Task statement: The copy must match the data word for word and contain no pictures.

Input data:
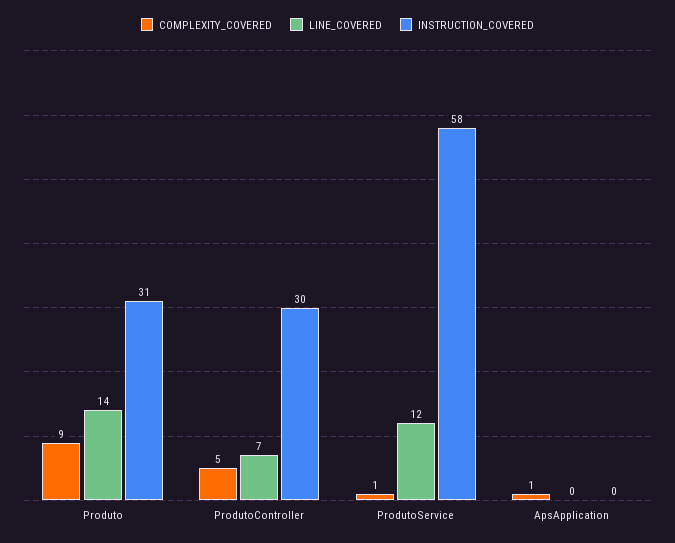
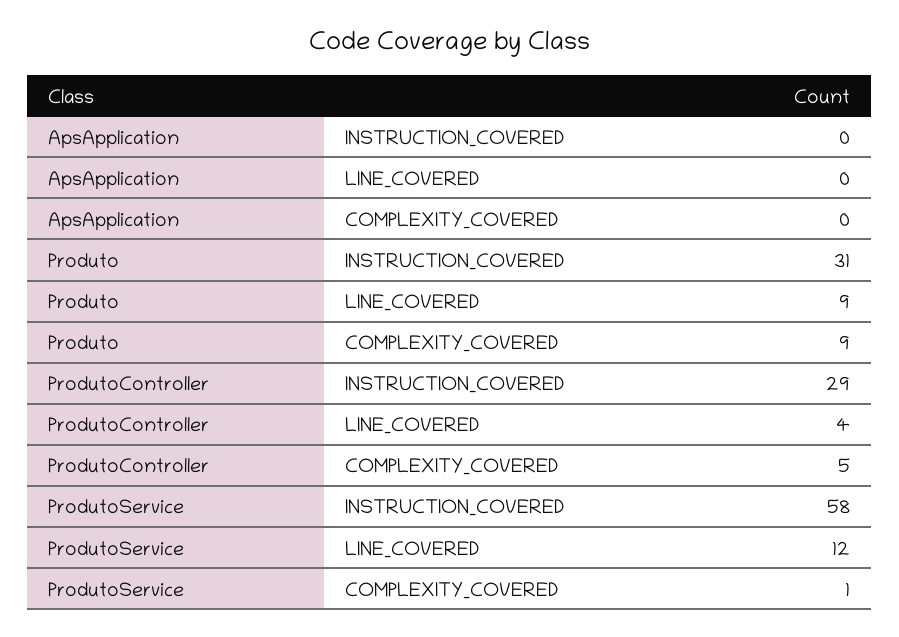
  {
    "COMPLEXITY_COVERED": {
      "Produto": 9,
      "ProdutoController": 5,
      "ProdutoService": 1,
-     "ApsApplication": 1
+     "ApsApplication": 0
    },
    "LINE_COVERED": {
-     "Produto": 14,
+     "Produto": 9,
-     "ProdutoController": 7,
+     "ProdutoController": 4,
      "ProdutoService": 12,
      "ApsApplication": 0
    },
    "INSTRUCTION_COVERED": {
      "Produto": 31,
-     "ProdutoController": 30,
+     "ProdutoController": 29,
      "ProdutoService": 58,
      "ApsApplication": 0
    }
  }

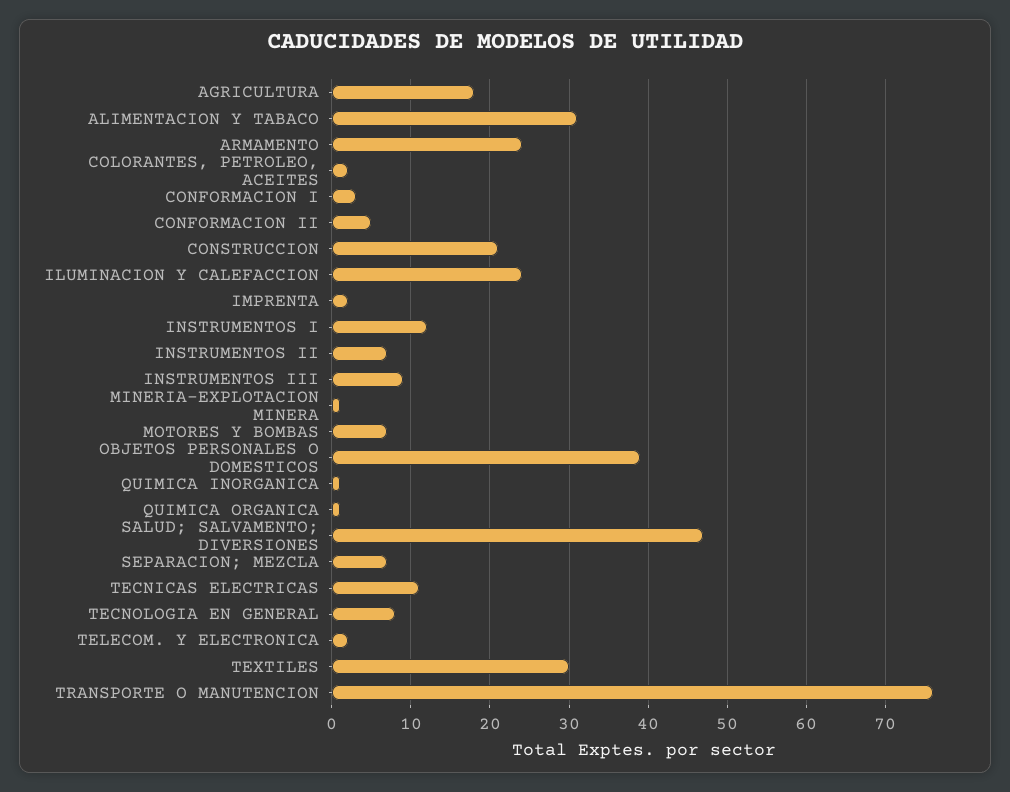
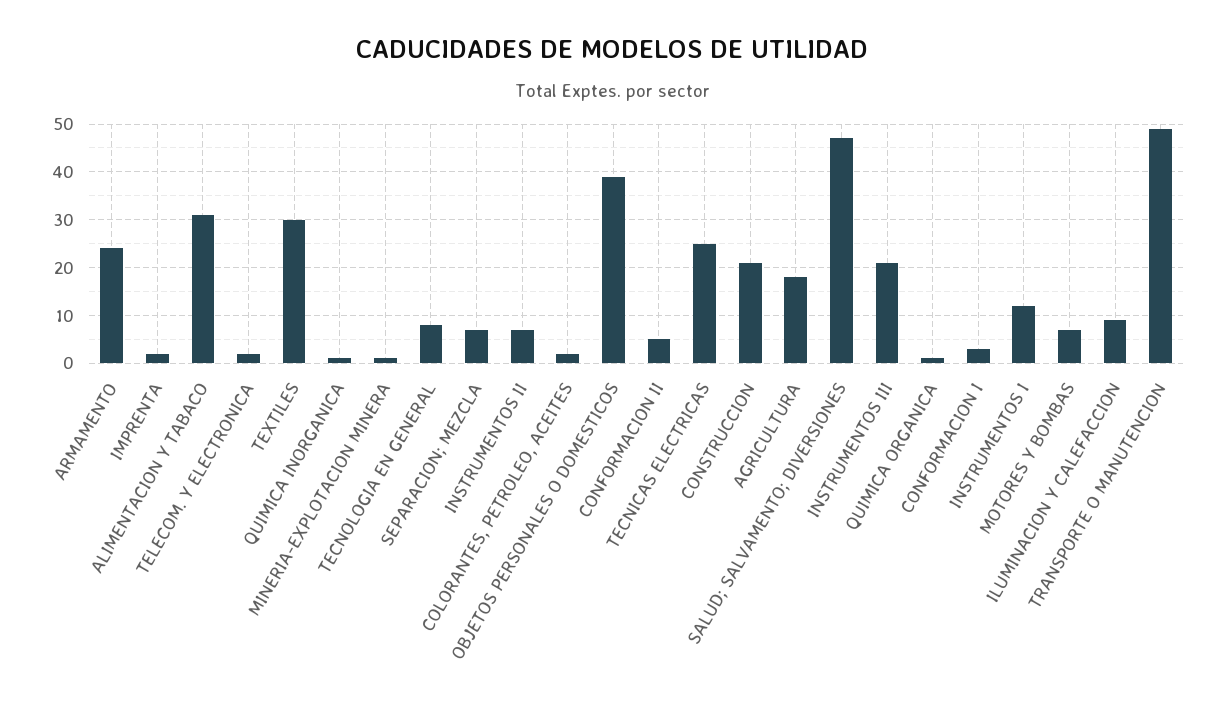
  {
    "AGRICULTURA": 18,
    "ALIMENTACION Y TABACO": 31,
    "ARMAMENTO": 24,
    "COLORANTES, PETROLEO, ACEITES": 2,
    "CONFORMACION I": 3,
    "CONFORMACION II": 5,
    "CONSTRUCCION": 21,
-   "ILUMINACION Y CALEFACCION": 24,
+   "ILUMINACION Y CALEFACCION": 10,
    "IMPRENTA": 2,
    "INSTRUMENTOS I": 12,
    "INSTRUMENTOS II": 7,
-   "INSTRUMENTOS III": 9,
+   "INSTRUMENTOS III": 20,
    "MINERIA-EXPLOTACION MINERA": 1,
    "MOTORES Y BOMBAS": 7,
    "OBJETOS PERSONALES O DOMESTICOS": 39,
    "QUIMICA INORGANICA": 1,
    "QUIMICA ORGANICA": 1,
    "SALUD; SALVAMENTO; DIVERSIONES": 47,
    "SEPARACION; MEZCLA": 7,
-   "TECNICAS ELECTRICAS": 11,
+   "TECNICAS ELECTRICAS": 25,
    "TECNOLOGIA EN GENERAL": 8,
    "TELECOM. Y ELECTRONICA": 2,
    "TEXTILES": 30,
-   "TRANSPORTE O MANUTENCION": 76
+   "TRANSPORTE O MANUTENCION": 50
  }

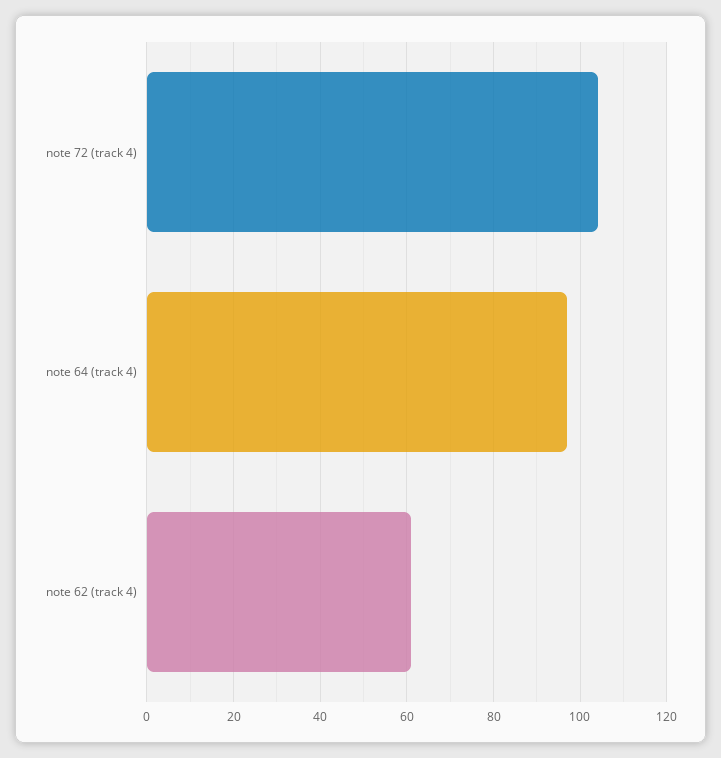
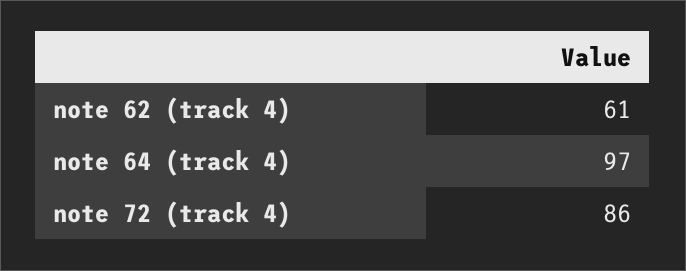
  {
-   "note 72 (track 4)": 105,
+   "note 72 (track 4)": 86,
    "note 64 (track 4)": 97,
    "note 62 (track 4)": 61
  }

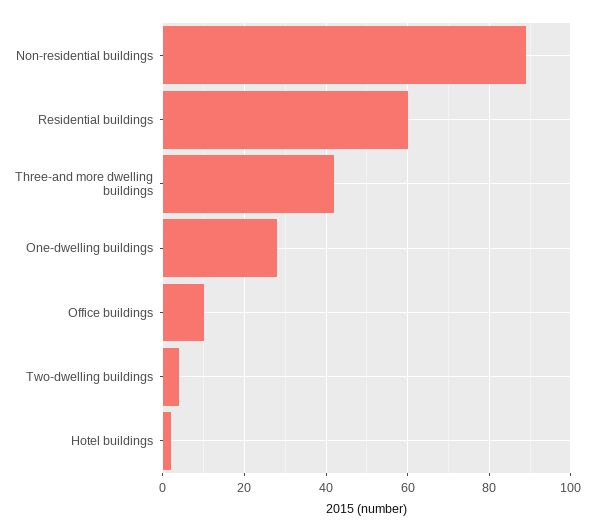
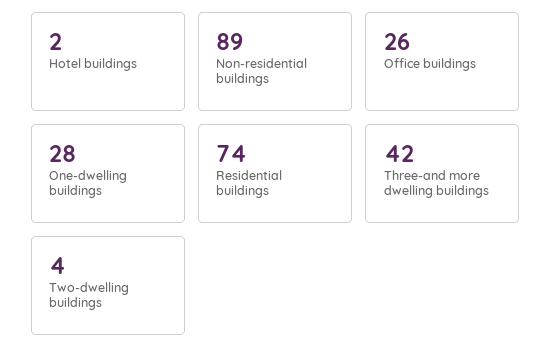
  {
    "Non-residential buildings": 89,
-   "Residential buildings": 60,
+   "Residential buildings": 74,
    "Three-and more dwelling buildings": 42,
    "One-dwelling buildings": 28,
-   "Office buildings": 10,
+   "Office buildings": 26,
    "Two-dwelling buildings": 4,
    "Hotel buildings": 2
  }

Reply to the exercise:
  {
    "COMPLEXITY_COVERED": {
      "Produto": 9,
      "ProdutoController": 5,
      "ProdutoService": 1,
-     "ApsApplication": 1
+     "ApsApplication": 0
    },
    "LINE_COVERED": {
-     "Produto": 14,
+     "Produto": 9,
-     "ProdutoController": 7,
+     "ProdutoController": 4,
      "ProdutoService": 12,
      "ApsApplication": 0
    },
    "INSTRUCTION_COVERED": {
      "Produto": 31,
-     "ProdutoController": 30,
+     "ProdutoController": 29,
      "ProdutoService": 58,
      "ApsApplication": 0
    }
  }

  {
    "AGRICULTURA": 18,
    "ALIMENTACION Y TABACO": 31,
    "ARMAMENTO": 24,
    "COLORANTES, PETROLEO, ACEITES": 2,
    "CONFORMACION I": 3,
    "CONFORMACION II": 5,
    "CONSTRUCCION": 21,
-   "ILUMINACION Y CALEFACCION": 24,
+   "ILUMINACION Y CALEFACCION": 10,
    "IMPRENTA": 2,
    "INSTRUMENTOS I": 12,
    "INSTRUMENTOS II": 7,
-   "INSTRUMENTOS III": 9,
+   "INSTRUMENTOS III": 20,
    "MINERIA-EXPLOTACION MINERA": 1,
    "MOTORES Y BOMBAS": 7,
    "OBJETOS PERSONALES O DOMESTICOS": 39,
    "QUIMICA INORGANICA": 1,
    "QUIMICA ORGANICA": 1,
    "SALUD; SALVAMENTO; DIVERSIONES": 47,
    "SEPARACION; MEZCLA": 7,
-   "TECNICAS ELECTRICAS": 11,
+   "TECNICAS ELECTRICAS": 25,
    "TECNOLOGIA EN GENERAL": 8,
    "TELECOM. Y ELECTRONICA": 2,
    "TEXTILES": 30,
-   "TRANSPORTE O MANUTENCION": 76
+   "TRANSPORTE O MANUTENCION": 50
  }

  {
-   "note 72 (track 4)": 105,
+   "note 72 (track 4)": 86,
    "note 64 (track 4)": 97,
    "note 62 (track 4)": 61
  }

  {
    "Non-residential buildings": 89,
-   "Residential buildings": 60,
+   "Residential buildings": 74,
    "Three-and more dwelling buildings": 42,
    "One-dwelling buildings": 28,
-   "Office buildings": 10,
+   "Office buildings": 26,
    "Two-dwelling buildings": 4,
    "Hotel buildings": 2
  }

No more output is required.